== Entries provided ==

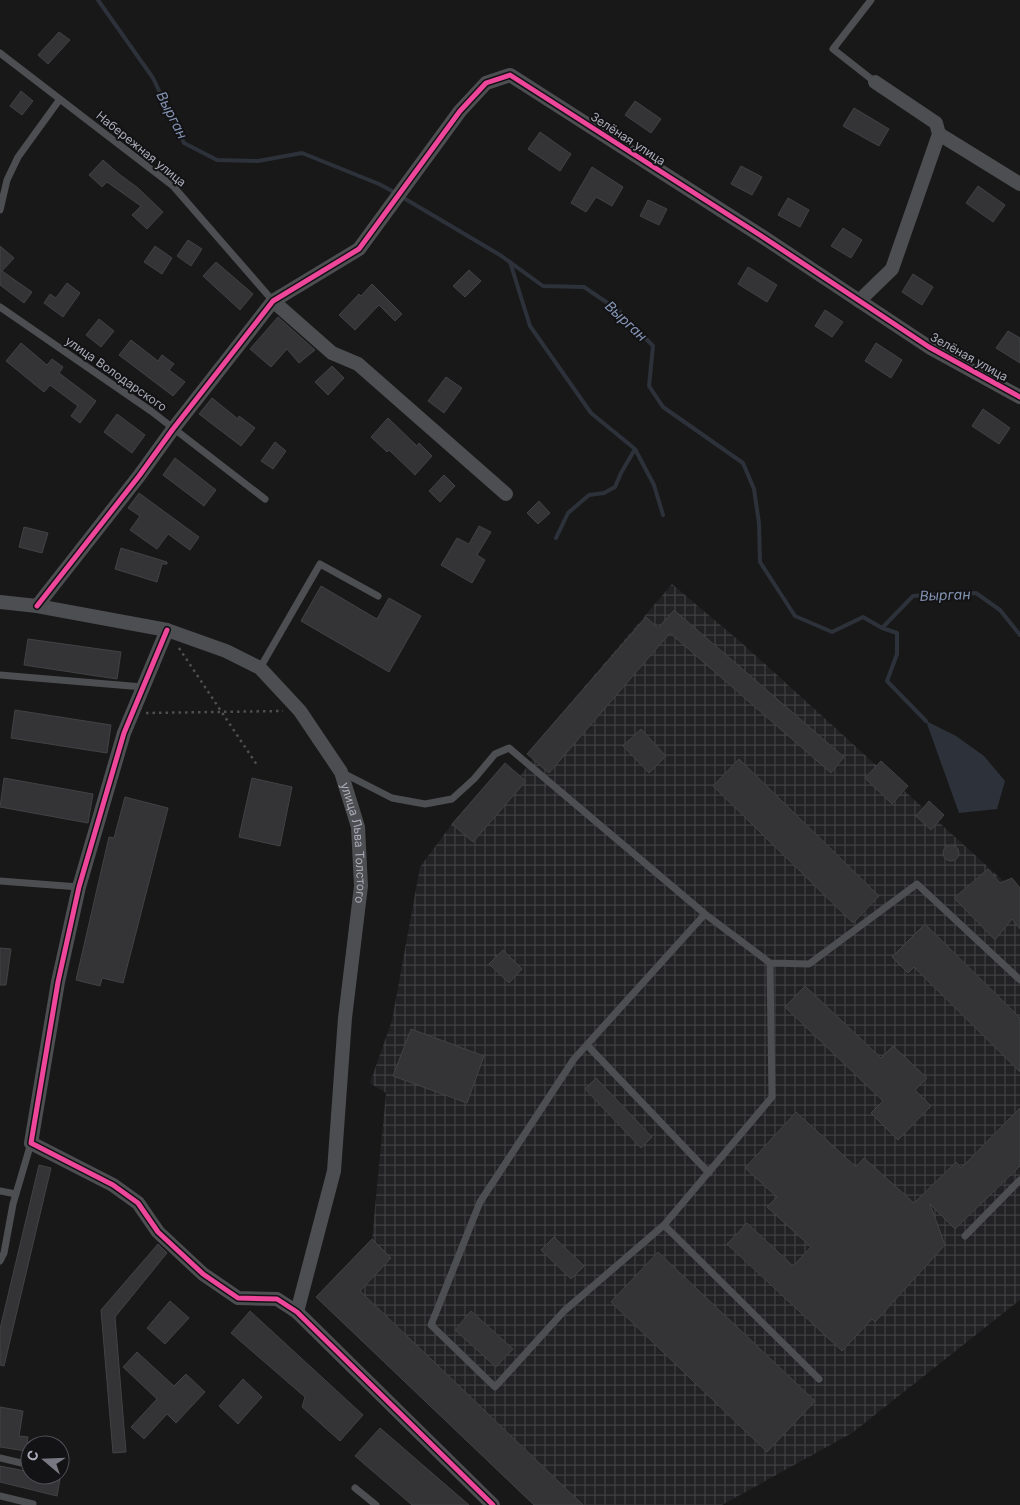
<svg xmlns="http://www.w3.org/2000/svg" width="1020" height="1505" viewBox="0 0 1020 1505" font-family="Inter,sans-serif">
	<defs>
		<pattern id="industrial-grid" width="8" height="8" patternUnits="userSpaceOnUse" patternTransform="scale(1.25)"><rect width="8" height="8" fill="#222224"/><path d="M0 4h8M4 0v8" fill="none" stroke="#3f3f42"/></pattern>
	</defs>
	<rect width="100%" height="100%" fill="#181818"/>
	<path fill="url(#industrial-grid)" d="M672,584L744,645L1020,896V1300L852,1433L722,1505H534L316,1297L372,1239L386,1093L370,1083L392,1020L420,867L452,824L520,776L533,759L527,754Z"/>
	<path fill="#2c313a" d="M926,721L956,736L984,756L1005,781L997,809L959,813Z"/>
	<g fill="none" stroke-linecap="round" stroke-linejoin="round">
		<path stroke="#2c313a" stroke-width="4" d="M98,0L153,78L184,143L217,160L258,161L302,153L379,184L396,193
			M402,197L500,255L543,286L584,287L618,310L653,346L649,386L663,407L743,463L754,489L759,523L760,562L795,616L832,632L863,617L882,628L913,596L938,594L976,593L1000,610L1020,635
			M510,262L530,326L591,413L635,449L654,485L663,515
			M556,538L568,513L589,495L604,493L615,487L621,473L635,449
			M882,628L897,633V654L887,681L926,721"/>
	</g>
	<path fill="#343436" stroke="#414244" d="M59,32L70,40L48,64L38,55Z
		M21,91L33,101L22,115L10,106Z
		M635,101L661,119L651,133L625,115Z
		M854,108L889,129L879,146L843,126Z
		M540,132L571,154L560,171L528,149Z
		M103,160L119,174L138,188L163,212L147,229L132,215L141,206L107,182L102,187L89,175Z
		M741,166L762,177L752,195L731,184Z
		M592,167L623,187L612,206L596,197L586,212L571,203Z
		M978,186L1005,205L993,222L966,203Z
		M788,198L809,210L800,227L778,215Z
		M648,200L667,209L659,225L640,216Z
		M843,228L862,240L851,258L831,246Z
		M188,240L202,249L191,266L177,256Z
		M0,246L14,258L2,271L32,292L24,303L0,285Z
		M155,246L172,258L162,274L144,262Z
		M216,262L253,294L240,310L203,276Z
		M748,267L777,285L767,302L738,284Z
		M469,270L481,281L465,297L453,286Z
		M913,274L933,287L922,305L902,292Z
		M67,283L80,293L63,317L44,303L50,294L56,298Z
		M372,284L402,314L395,321L379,305L355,330L339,315L359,294L361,296Z
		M825,310L843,322L832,337L815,326Z
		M278,317L315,350L299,363L287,349L271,367L250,349Z
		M99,319L114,331L101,347L86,335Z
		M1008,331L1020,338V363L996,348Z
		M131,340L158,361L162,355L174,364L169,370L185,382L173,396L119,355Z
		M21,343L47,365L52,359L63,367L59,373L96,401L80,423L71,416L78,406L50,385L44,392L6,361Z
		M876,343L902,360L891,378L865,361Z
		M332,366L344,378L328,395L315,382Z
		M446,377L462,388L444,413L428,401Z
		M212,398L238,419L239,416L255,428L241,446L199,414Z
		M983,409L1010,428L999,444L972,426Z
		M117,414L145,435L132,453L104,432Z
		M388,418L417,446L419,443L432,456L415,475L389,450L387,452L371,437Z
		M275,442L286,451L273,469L261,461Z
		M175,458L216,490L204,506L163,475Z
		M444,475L455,486L440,502L429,491Z
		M139,493L199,537L190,550L168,534L157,549L130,530L140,516L128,508Z
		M539,501L550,513L538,524L527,513Z
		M479,526L491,532L477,555L485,560L472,583L441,565L457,538L469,544Z
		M24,527L48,533L42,553L19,547Z
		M121,548L167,562V564H162L157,582L115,569Z
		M321,586L377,619L389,598L421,616L389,672L301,621Z
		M674,610L844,757L831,773L670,633L549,773L527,754L646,617L658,628Z
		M28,639L121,652L117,679L24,665Z
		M15,710L111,725L107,753L11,738Z
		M641,729L666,756L649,773L623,746Z
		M739,759L879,896L853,923L713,786Z
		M881,761L908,786L892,804L865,778Z
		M505,763L526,781L473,842L452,824Z
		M4,778L93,794L88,823L0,807Z
		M252,778L292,787L280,846L239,837Z
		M125,797L168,808L123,983L102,978L100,986L76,980L109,837L114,838Z
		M929,801L944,815L931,830L916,816Z
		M943 853a8 8 0 1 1 16 0a8 8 0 1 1-16 0Z
		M988,869L1000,883L1012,878L1020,888V929L1012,919L995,940L954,898Z
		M925,924L1020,1018V1072L914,967L908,973L892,957Z
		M0,948L11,949L6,985H0Z
		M503,950L522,969L509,983L489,964Z
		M805,986L881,1058L893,1046L927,1078L915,1090L931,1106L898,1140L871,1113L883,1101L785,1007Z
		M411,1029L484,1056L467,1103L393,1076Z
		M596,1078L652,1137L641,1148L585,1089Z
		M1020,1108V1166L955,1229L930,1204L945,1245L875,1322L872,1319L842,1351L727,1244L747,1223L793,1266L811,1247L767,1207L777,1197L745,1168L796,1112L856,1167L864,1158L914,1203L956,1162L961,1168Z
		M39,1165L51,1168L4,1366L0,1365V1329Z
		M554,1237L584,1266L571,1279L541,1250Z
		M372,1239L391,1258L360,1291L583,1505H534L316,1297Z
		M158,1244L167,1253L115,1317L126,1452L113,1453L101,1310Z
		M658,1252L815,1401L767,1452L611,1302Z
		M170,1301L189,1318L165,1344L147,1328Z
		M250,1311L363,1415L340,1441L302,1407L305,1397L231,1333Z
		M471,1311L513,1349L496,1367L455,1330Z
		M137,1352L174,1386L186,1374L205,1392L176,1423L167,1414L144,1439L131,1427L157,1399L123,1367Z
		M243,1379L262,1397L238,1424L219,1406Z
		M0,1407L23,1411L19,1436L28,1437L26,1451L0,1447Z
		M380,1428L469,1505H412L355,1456Z
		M0,1466L30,1472V1475H41L60,1479L57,1496L0,1482Z"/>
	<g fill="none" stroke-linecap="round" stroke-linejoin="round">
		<path stroke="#4e4e53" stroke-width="2.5" stroke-dasharray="2.5 4" stroke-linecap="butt" d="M179,648L257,765
			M146,713L283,711"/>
		<path stroke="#4d4e51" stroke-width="7" d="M871,0L833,49L875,82
			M0,53L173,186L273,301
			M0,210L7,180L18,157L60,99
			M0,307L151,411L265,499
			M260,668L320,564L378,596
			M0,675L143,687
			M341,772L392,798L425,804L452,799L474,779L495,754L509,748L705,914L770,963L772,1097L664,1225L564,1311L495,1387L431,1325L480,1202L574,1059L705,914
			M0,881L79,887
			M770,963L809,964L917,884L1020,980
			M587,1045L709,1173
			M0,1191L16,1194
			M664,1225L819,1379
			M965,1236L1020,1180
			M0,1261L4,1253L13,1204L31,1143
			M0,1458L30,1465
			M355,1488L376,1505
			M0,1496L33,1504"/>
		<g stroke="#4d4e51" stroke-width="14">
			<path d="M939,134L1020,184"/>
			<path d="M273,301L332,353L358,364L506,494"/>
			<path d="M859,301L892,269L939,134L936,123L875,82"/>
			<path id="s1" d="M0,602L37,606L167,630L226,651L260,668L300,711L341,772L358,827L361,886L345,1018L334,1171L297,1312"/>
			<path d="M37,606L139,476L173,429L273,301L359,249L460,111L486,83L510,75L763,237L929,347L1020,397"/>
			<path d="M167,630L124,733L79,887L58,982L31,1143L113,1185L138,1203L158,1232L203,1274L238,1298L277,1299L297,1312L493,1505"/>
		</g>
		<g stroke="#131214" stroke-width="8">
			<path id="cycleway" d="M37,606L139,476L173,429L273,301L359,249L460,111L486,83L510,75L763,237L929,347L1020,397
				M167,630L124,733L79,887L58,982L31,1143L113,1185L138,1203L158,1232L203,1274L238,1298L277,1299L297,1312L493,1505"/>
		</g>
		<use href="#cycleway" stroke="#ed469a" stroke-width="5"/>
	</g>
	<g text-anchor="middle" stroke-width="4" stroke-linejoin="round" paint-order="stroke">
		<g font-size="12" fill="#aaacb9" stroke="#131214">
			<text transform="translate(628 139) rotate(33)" y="4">Зелёная улица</text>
			<text transform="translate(141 149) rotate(39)" y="4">Набережная улица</text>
			<text transform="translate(969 357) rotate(29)" y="4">Зелёная улица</text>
			<text transform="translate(116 374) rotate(35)" y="4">улица Володарского</text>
			<text dy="4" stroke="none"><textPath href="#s1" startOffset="475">улица Льва Толстого</textPath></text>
		</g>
		<g font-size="14" font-style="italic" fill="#8393b2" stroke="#131214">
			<text transform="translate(172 115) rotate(63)" y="5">Вырган</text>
			<text transform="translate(626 321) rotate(43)" y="5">Вырган</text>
			<text transform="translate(945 595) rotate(-2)" y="5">Вырган</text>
		</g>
	</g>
	<g transform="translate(45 1460) rotate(289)"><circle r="24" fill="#131214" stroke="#4f5056"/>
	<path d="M0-4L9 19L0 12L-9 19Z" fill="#777881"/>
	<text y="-8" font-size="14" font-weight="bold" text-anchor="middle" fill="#aaacb9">С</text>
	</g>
</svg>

===

▶ _Task goal_:
Report every line from the listing above where the string "anchor" can be found.

▶ _Solution to this task_:
	<g text-anchor="middle" stroke-width="4" stroke-linejoin="round" paint-order="stroke">
	<text y="-8" font-size="14" font-weight="bold" text-anchor="middle" fill="#aaacb9">С</text>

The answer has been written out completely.